▸ **Collection entries**
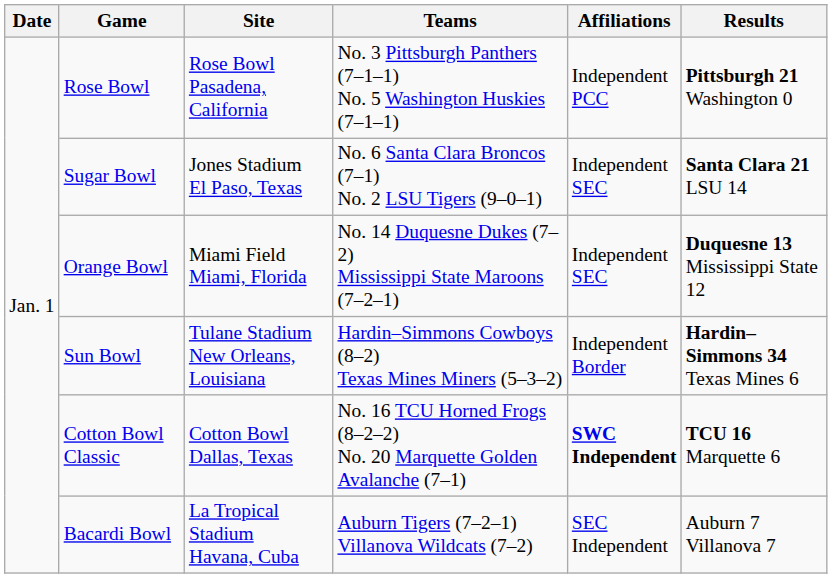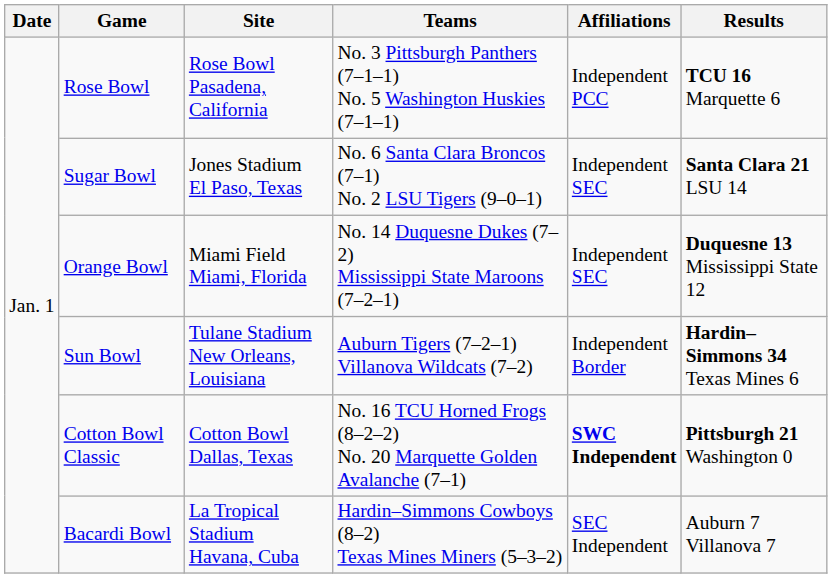Rose Bowl | Results: Pittsburgh 21 Washington 0 -> TCU 16 Marquette 6
Sun Bowl | Teams: Hardin–Simmons Cowboys (8–2) Texas Mines Miners (5–3–2) -> Auburn Tigers (7–2–1) Villanova Wildcats (7–2)
Cotton Bowl Classic | Results: TCU 16 Marquette 6 -> Pittsburgh 21 Washington 0
Bacardi Bowl | Teams: Auburn Tigers (7–2–1) Villanova Wildcats (7–2) -> Hardin–Simmons Cowboys (8–2) Texas Mines Miners (5–3–2)
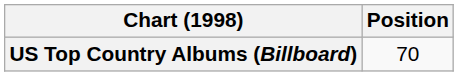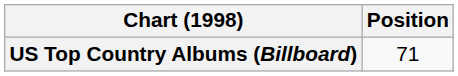US Top Country Albums (Billboard) | Position: 70 -> 71
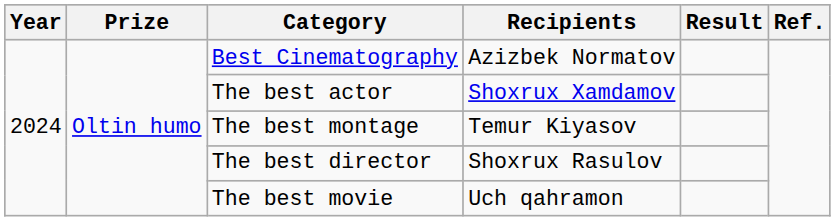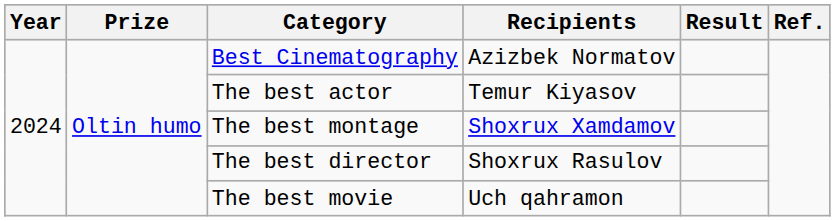The best actor | Recipients: Shoxrux Xamdamov -> Temur Kiyasov
The best montage | Recipients: Temur Kiyasov -> Shoxrux Xamdamov
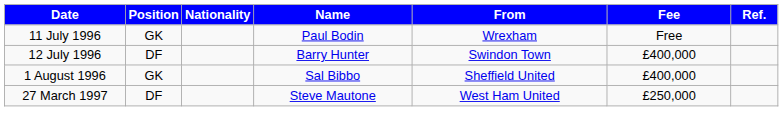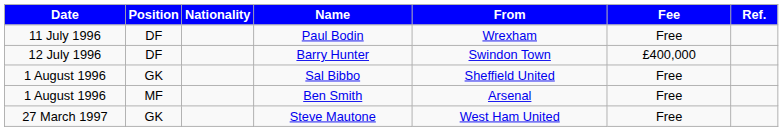Paul Bodin | Position: GK -> DF
Sal Bibbo | Fee: £400,000 -> Free
+ row: 1 August 1996 | MF | Ben Smith | Arsenal | Free
Steve Mautone | Position: DF -> GK
Steve Mautone | Fee: £250,000 -> Free
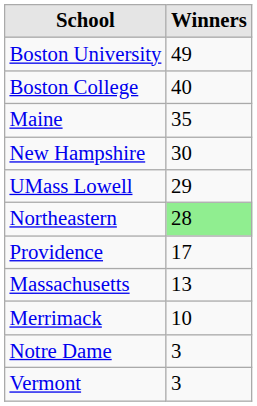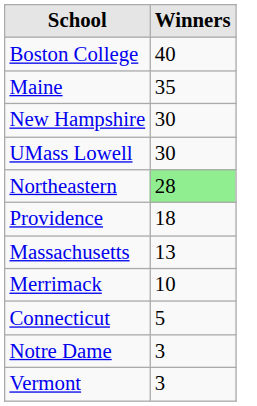- row: Boston University | 49
UMass Lowell | Winners: 29 -> 30
Providence | Winners: 17 -> 18
+ row: Connecticut | 5
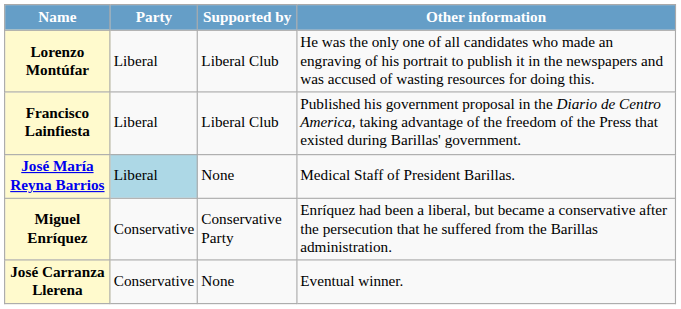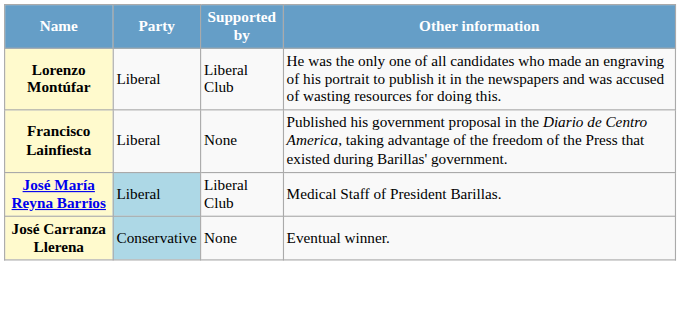Francisco Lainfiesta | Supported by: Liberal Club -> None
José María Reyna Barrios | Supported by: None -> Liberal Club
- row: Miguel Enríquez | Conservative | Conservative Party | Enríquez had been a liberal, but became a conservative after the persecution that he suffered from the Barillas administration.
José Carranza Llerena | Party: no background -> lightblue background
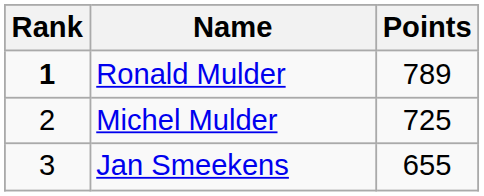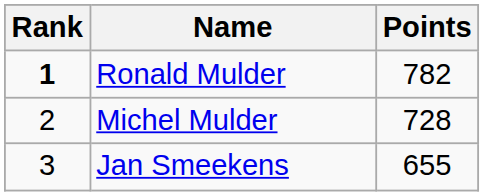Ronald Mulder | Points: 789 -> 782
Michel Mulder | Points: 725 -> 728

▸ **Objective**
Copy out every line of the listing above word for word, leaving out the pictures.

▸ **Answer to the exercise**
Rose Bowl | Results: Pittsburgh 21 Washington 0 -> TCU 16 Marquette 6
Sun Bowl | Teams: Hardin–Simmons Cowboys (8–2) Texas Mines Miners (5–3–2) -> Auburn Tigers (7–2–1) Villanova Wildcats (7–2)
Cotton Bowl Classic | Results: TCU 16 Marquette 6 -> Pittsburgh 21 Washington 0
Bacardi Bowl | Teams: Auburn Tigers (7–2–1) Villanova Wildcats (7–2) -> Hardin–Simmons Cowboys (8–2) Texas Mines Miners (5–3–2)
US Top Country Albums (Billboard) | Position: 70 -> 71
The best actor | Recipients: Shoxrux Xamdamov -> Temur Kiyasov
The best montage | Recipients: Temur Kiyasov -> Shoxrux Xamdamov
Paul Bodin | Position: GK -> DF
Sal Bibbo | Fee: £400,000 -> Free
+ row: 1 August 1996 | MF | Ben Smith | Arsenal | Free
Steve Mautone | Position: DF -> GK
Steve Mautone | Fee: £250,000 -> Free
- row: Boston University | 49
UMass Lowell | Winners: 29 -> 30
Providence | Winners: 17 -> 18
+ row: Connecticut | 5
Francisco Lainfiesta | Supported by: Liberal Club -> None
José María Reyna Barrios | Supported by: None -> Liberal Club
- row: Miguel Enríquez | Conservative | Conservative Party | Enríquez had been a liberal, but became a conservative after the persecution that he suffered from the Barillas administration.
José Carranza Llerena | Party: no background -> lightblue background
Ronald Mulder | Points: 789 -> 782
Michel Mulder | Points: 725 -> 728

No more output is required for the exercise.